- Women's Defence Relief Corps brassard
- Active: 1914–1918
- Country: United Kingdom
- Role: Women's war work and home defence
- Engagements: First World War

= Women's Defence Relief Corps =

WWI British voluntary organisation

The Women's Defence Relief Corps was a First World War voluntary organisation in the United Kingdom. It was set up to increase the number of women in employment which would release men to join the armed forces. It also had a "semi-military" section that trained women in marksmanship and military drill for home defence purposes. The corps was supported by the Board of Agriculture for a period, though it would be eclipsed by the more successful Women's Land Army.

== Foundation ==
The Women's Defence Relief Corps was founded by Mrs Dawson Scott in September 1914, shortly after the outbreak of the First World War. It was initially intended to increase the employment of women, which would release men to join the British armed forces (which did not introduce conscription until 1916). The organisation was supported by Herbert Kitchener, 1st Earl Kitchener (Secretary of State for War) and Frederick Roberts, 1st Earl Roberts (president of the Women's Rifle Associations). It expanded to two divisions: the civil section which focused on the original aim of women's employment and a "Semi-Military or good-citizen section". The latter division was a paramilitary of women who wanted to "defend not only herself, but also those dear to her". The semi-military section was set up after women were refused training by the official home defence units. The section drilled along military lines and trained women in marching, scouting and marksmanship. An official handbook for the corps was produced under the editorship of Mrs Scott; its 3rd edition was published in 1915. Women of the corps were issued a brown cloth brassard marked with a red letter H.

== War work ==
The corps mobilised to carry our agricultural work in spring 1915. It would go on to play a key role in putting farmers in touch with casual female labour. The corps advertised the available posts as suitable vacation work for women and stipulated a minimum wage of 18 shillings per week. The Women's Land Army developed from the corps in 1915, as a means of alleviating food shortages. By the war's end the land army would have sent out 9,022 female labourers and was instrumental in saving the 1918 British flax harvest.

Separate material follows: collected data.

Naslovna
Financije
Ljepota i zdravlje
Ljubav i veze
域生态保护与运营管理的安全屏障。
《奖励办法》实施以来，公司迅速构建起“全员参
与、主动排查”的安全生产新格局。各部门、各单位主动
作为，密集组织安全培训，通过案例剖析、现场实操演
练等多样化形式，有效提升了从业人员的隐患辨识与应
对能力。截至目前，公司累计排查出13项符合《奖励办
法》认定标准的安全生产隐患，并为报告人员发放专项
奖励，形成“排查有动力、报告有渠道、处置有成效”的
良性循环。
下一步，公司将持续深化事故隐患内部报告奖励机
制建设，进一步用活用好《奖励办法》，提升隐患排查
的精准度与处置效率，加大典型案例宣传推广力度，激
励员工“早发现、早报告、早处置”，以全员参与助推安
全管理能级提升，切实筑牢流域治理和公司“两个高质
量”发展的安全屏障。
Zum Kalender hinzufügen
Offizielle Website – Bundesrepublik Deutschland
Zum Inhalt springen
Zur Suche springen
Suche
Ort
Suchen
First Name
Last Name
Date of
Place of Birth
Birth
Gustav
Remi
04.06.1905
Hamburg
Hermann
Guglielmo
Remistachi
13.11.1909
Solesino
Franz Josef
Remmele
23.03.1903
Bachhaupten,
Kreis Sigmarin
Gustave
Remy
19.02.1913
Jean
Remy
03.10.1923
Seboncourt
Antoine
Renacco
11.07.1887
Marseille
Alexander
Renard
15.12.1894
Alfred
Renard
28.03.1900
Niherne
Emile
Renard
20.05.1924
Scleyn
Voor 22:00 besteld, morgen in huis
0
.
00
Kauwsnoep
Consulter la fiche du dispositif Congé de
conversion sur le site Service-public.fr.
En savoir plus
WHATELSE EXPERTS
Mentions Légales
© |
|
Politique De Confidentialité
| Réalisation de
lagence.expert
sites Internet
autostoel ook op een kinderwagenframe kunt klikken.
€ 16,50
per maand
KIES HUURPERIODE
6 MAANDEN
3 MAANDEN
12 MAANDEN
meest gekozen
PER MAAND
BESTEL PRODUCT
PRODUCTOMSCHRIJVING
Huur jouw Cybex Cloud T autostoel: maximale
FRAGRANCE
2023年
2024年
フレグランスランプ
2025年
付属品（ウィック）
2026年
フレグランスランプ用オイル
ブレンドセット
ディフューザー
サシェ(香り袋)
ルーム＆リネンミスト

The Women's Defence Relief Corps was a more modest organisation which by 1916 was sending out work teams totalling just 465 women. These focused on light agricultural work such as fruit picking, hop harvesting and hay making. Whilst the corps was viewed as unsuccessful in making a significant impact the Board of Agriculture took an interest, as it was keen to use it to increase the use of middle-class women in supervisory agricultural positions. By the end of 1916 the number of women in the corps had been increased to 2,000. The Board of Agriculture decided that a widespread reorganisation of female volunteer labour was needed and from March 1917 directed its efforts solely on the Women's Land Army.